The bottom line is simple: you cannot rely on hidden features to remain hidden. Instead, there should be enough security controls in place to keep your application safe when these features are found.
For example, it is common to generate access links based on randomly generated UUIDs. Consider a scenario where an anonymous user makes a purchase on your store, and you want to serve the invoice online. You cannot protect the invoice with permissions, as the user is anonymous, but it is sensitive data. So you would generate a “secret” UUID, build it into the link, and treat the “knowledge” of the link as “proof” of identity ownership.
But how long can this assumption remain true? Over time, such links (with UUID in them) might get indexed by search engines. They might end up on the Wayback Machine. They might be collected by a third-party service running on the end user’s browser (say a BI extension of some sort), then collected into some online DB, and one day accessed by a third party.
Adding a short time limit to such links (based on UUIDs) is a good compromise. We don’t rely on the link staying secret for long (so there’s no security by obscurity), just for a few hours. When the link gets discovered, it’s already no longer valid.
Also known as KISS, or keep it simple, stupid. As developers, we need to keep users in mind at all times. If a service is too complicated to use, then its users might not know how to use it, and bypass it or use it incorrectly.

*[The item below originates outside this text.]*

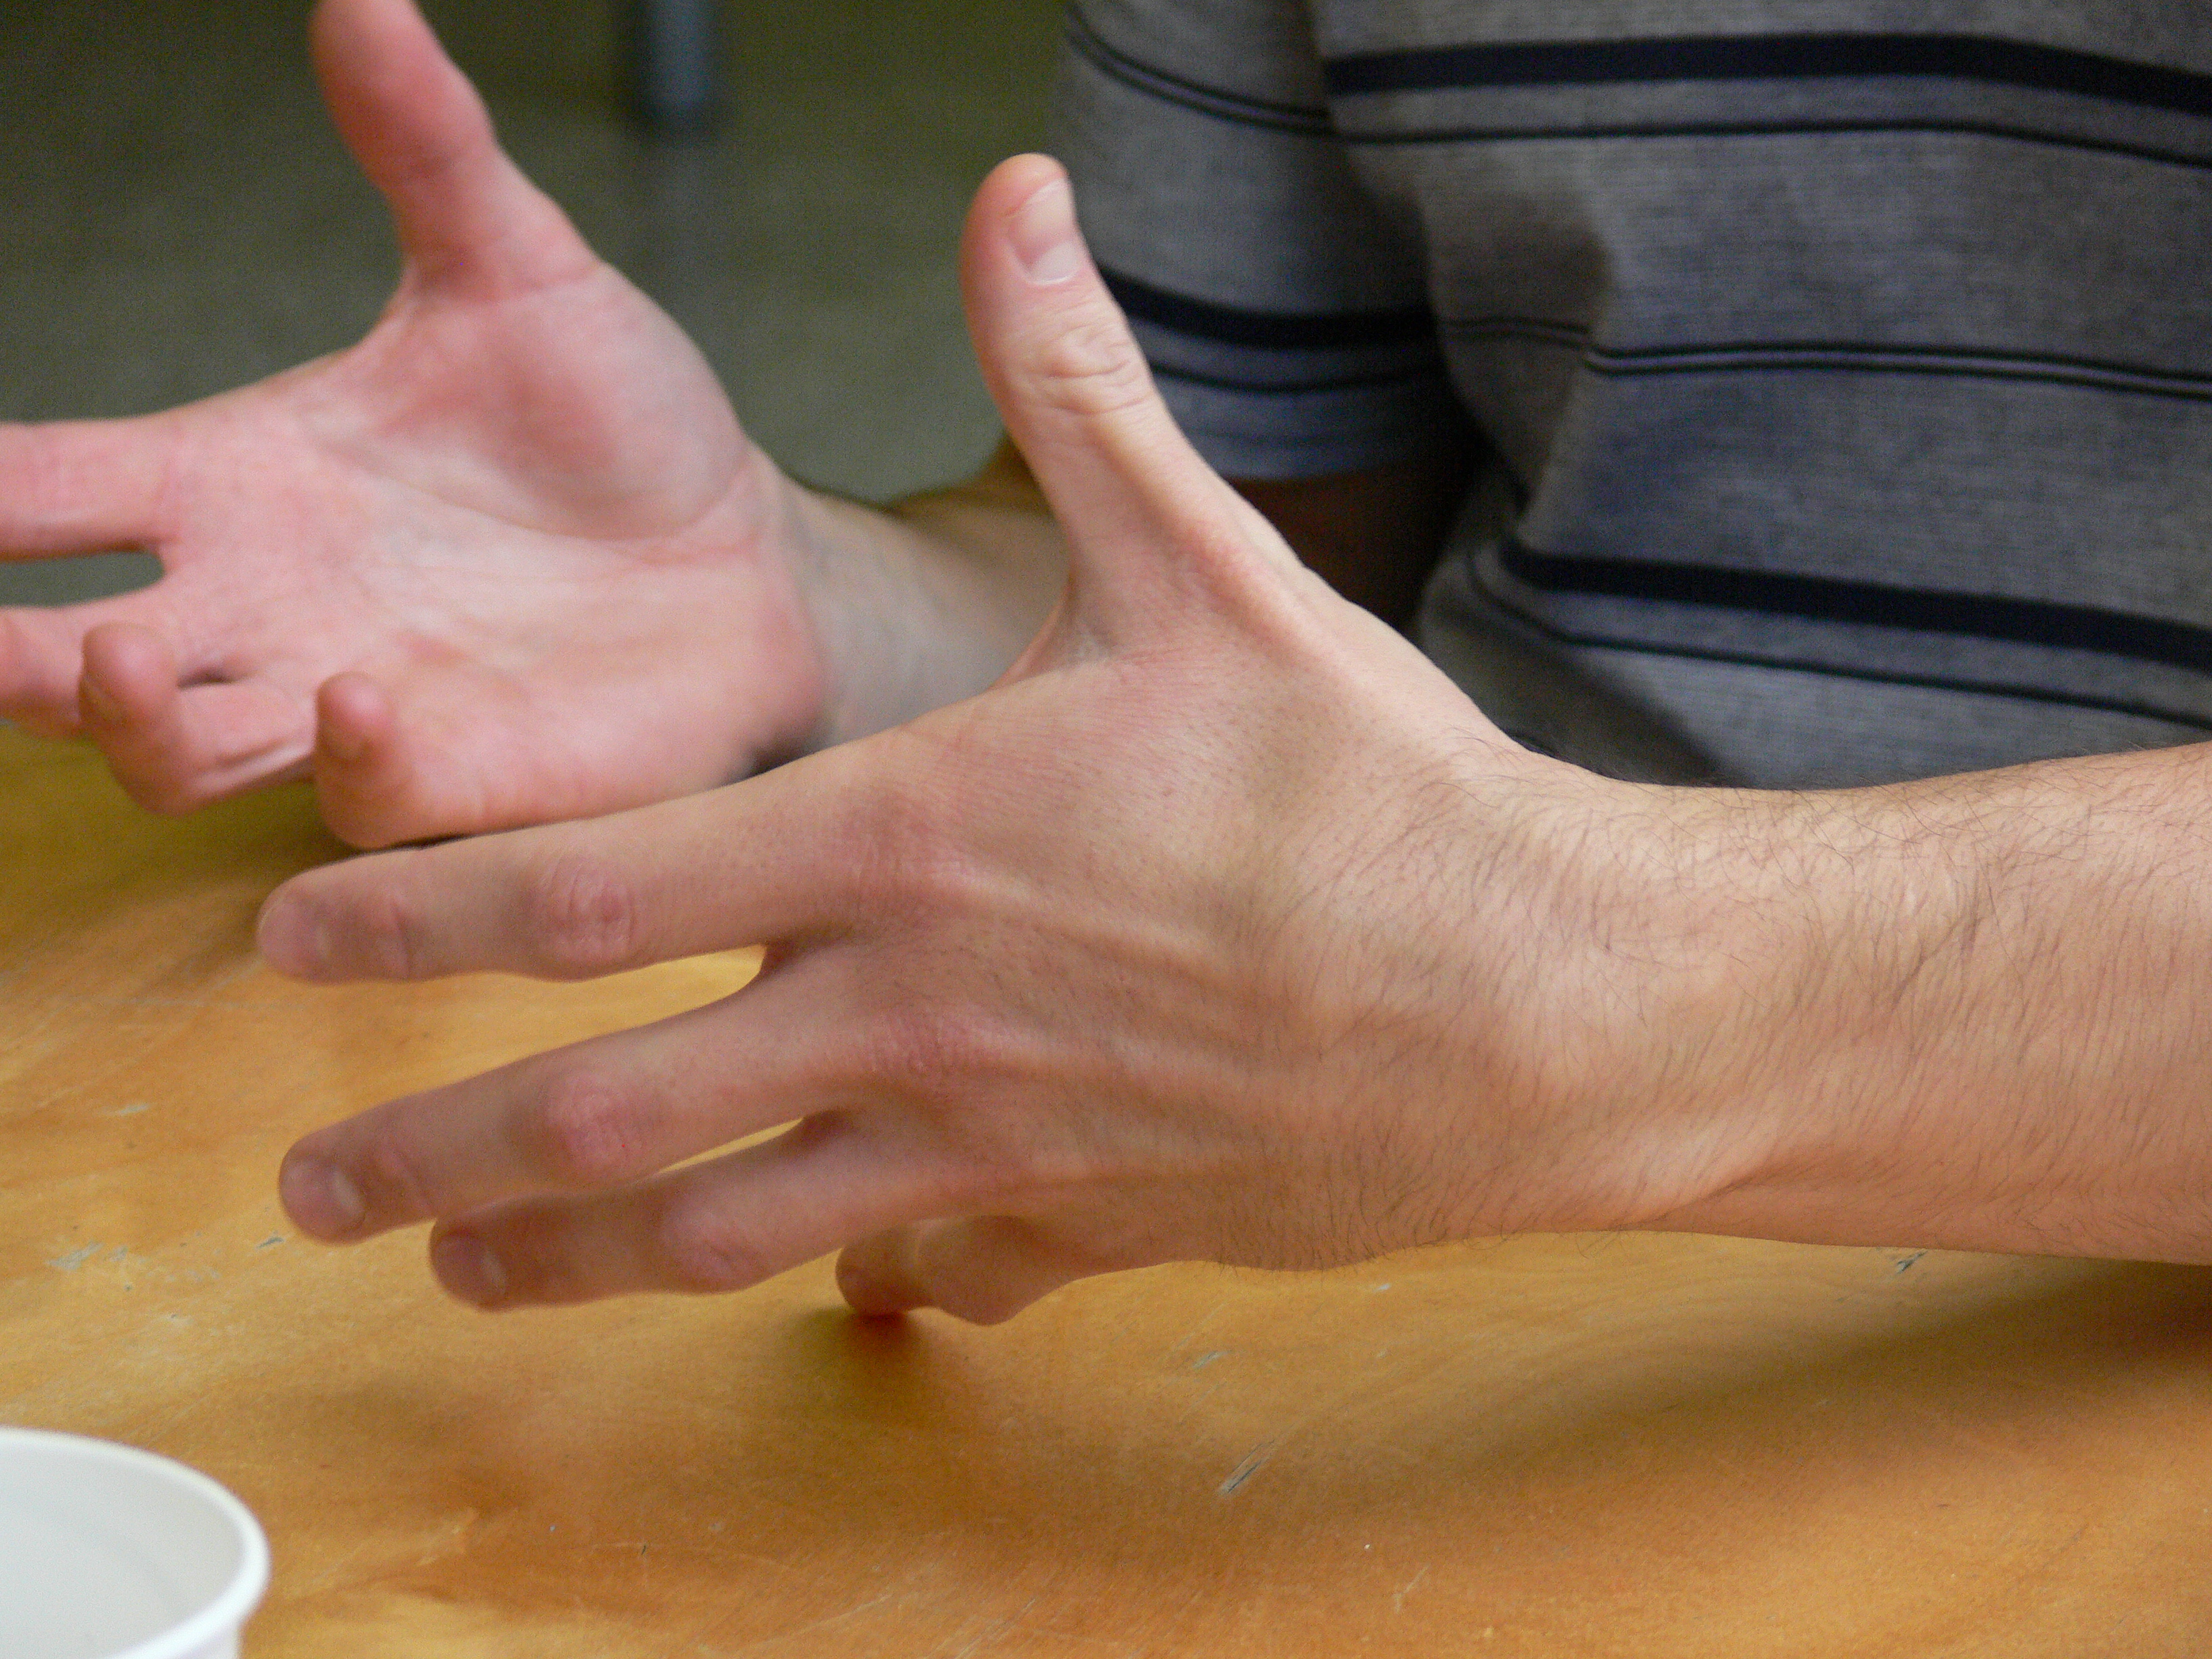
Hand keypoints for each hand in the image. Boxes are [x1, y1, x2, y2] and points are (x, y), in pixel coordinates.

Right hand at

Take 2FA for example. We all know it’s more secure, but the process also involves a degree of manual setup. Making it as simple as possible to follow means more users will follow it, and not compromise their own accounts with weaker protections.
Adding new security functionality always makes a system more complex, so it can have an unintended negative impact on security. So keep it simple. Always weigh the value of new functionality against its complexity, and keep security architecture as simple as possible.
But fixing a bug is just the start. You also need to understand the vulnerability thoroughly before you fix it, and often get whoever spotted it to check your fix too. And then, when a bug is fixed, carry out regression tests to make sure it’s not reintroduced by code rollbacks. This process is crucial to make sure you’re actually advancing your application security posture.
By implementing security by design at Wix, we were able to build a robust and secure platform — and we hope that sharing our approach will help you do the same. We applied these principles not just to security features, but to all components of our system. We recommend considering this, whether you build from scratch or choose to rely on a secure platform like ours.
More importantly, following security by design instilled a security mindset into our company as a whole, from developers to marketing and sales. Cybersecurity should be top priority in everyone’s minds, as attacks increase and hackers find new ways of accessing sensitive information.
Taking a defensive position right from the start will put you at an advantage. Because when thinking about cybersecurity, it’s not if a breach happens. It’s when.